Why Is It Always Hundreds More Apartments?
Back in 2015, when asked whether the County's preference for mixed-use infill development of the Howe 'Bout Arden site was a consideration, the developer insisted that the site at the eastern end of Arden Fair Mall was unfit for residential use. People would never want to live there, the community was told. Even though the site was close to shops and downtown Sacramento, only commercial uses would work there. And, of course, Sacramento County hastened to agree. At about the same time, the Sacramento Inn was torn down at the other end of Arden Fair, in the City of Sacramento.
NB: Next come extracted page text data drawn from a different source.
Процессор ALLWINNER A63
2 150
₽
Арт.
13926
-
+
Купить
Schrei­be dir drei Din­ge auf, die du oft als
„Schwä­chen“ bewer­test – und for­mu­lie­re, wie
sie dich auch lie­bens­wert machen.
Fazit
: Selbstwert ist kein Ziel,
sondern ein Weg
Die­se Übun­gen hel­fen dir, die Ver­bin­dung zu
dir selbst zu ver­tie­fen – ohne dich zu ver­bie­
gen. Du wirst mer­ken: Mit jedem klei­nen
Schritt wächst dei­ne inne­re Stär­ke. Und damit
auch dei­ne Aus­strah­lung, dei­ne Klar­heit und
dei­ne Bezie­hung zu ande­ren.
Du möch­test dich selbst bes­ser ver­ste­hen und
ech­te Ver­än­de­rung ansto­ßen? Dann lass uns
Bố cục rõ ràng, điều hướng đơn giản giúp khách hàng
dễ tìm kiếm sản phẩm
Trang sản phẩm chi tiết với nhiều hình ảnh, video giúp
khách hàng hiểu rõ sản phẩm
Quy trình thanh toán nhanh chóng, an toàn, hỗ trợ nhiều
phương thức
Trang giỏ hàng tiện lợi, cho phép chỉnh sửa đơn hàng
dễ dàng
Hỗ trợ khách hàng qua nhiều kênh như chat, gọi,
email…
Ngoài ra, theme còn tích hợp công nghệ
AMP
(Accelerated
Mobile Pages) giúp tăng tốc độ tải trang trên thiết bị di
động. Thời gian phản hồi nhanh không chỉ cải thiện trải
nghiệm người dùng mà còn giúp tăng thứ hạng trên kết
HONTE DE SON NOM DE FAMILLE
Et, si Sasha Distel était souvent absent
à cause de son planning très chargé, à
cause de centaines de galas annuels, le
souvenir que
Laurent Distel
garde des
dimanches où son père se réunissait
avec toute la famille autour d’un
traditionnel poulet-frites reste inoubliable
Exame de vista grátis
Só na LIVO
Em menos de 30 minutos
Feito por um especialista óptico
The Business Journal bubbled and gushed about the potential for the Sacramento Inn site to fulfill the demand for market-rate housing close to shops and downtown Sacramento. That was a refreshing prospect, given the over-abundance of apartments and rental units we already have around here. Might we get some owner-occupied residences? A McKinley Village clone, perhaps?
Well, no. Here we are in the summer of 2018 and, wouldn't you know it, the Sacramento Inn site is now going to bless us all with more apartments -- over 730 of them, referred to in a Sacramento Bee article as one of the largest apartment complexes in the region. The article says the apartments will target young professionals who want an easy commute to jobs in downtown Sacramento. Maybe so...or maybe not, for, as CBS13 reported the other day, the project might lead to a lot more traffic in the area. And that's not hard to imagine, given that the primary access to the site is through the parking lot at the Sears end of the mall. The vicinity, whether on the unincorporated County side or the incorporated City of Sacramento side, has attracted homeless encampments and panhandlers, is deeply auto-dependent, has inadequate public transportation and is seriously neither pedestrian-friendly nor bicycle-friendly. The nearby neighborhoods are largely devoid of civic amenities. Still, the developer -- who also owns the mall -- is confident that proximity to the shops will lure upwardly-mobile residents to the new apartments. Whether the City of Sacramento will see fit to enhance the area, or just settle for the equivalent of a gated apartment complex, is yet unknown.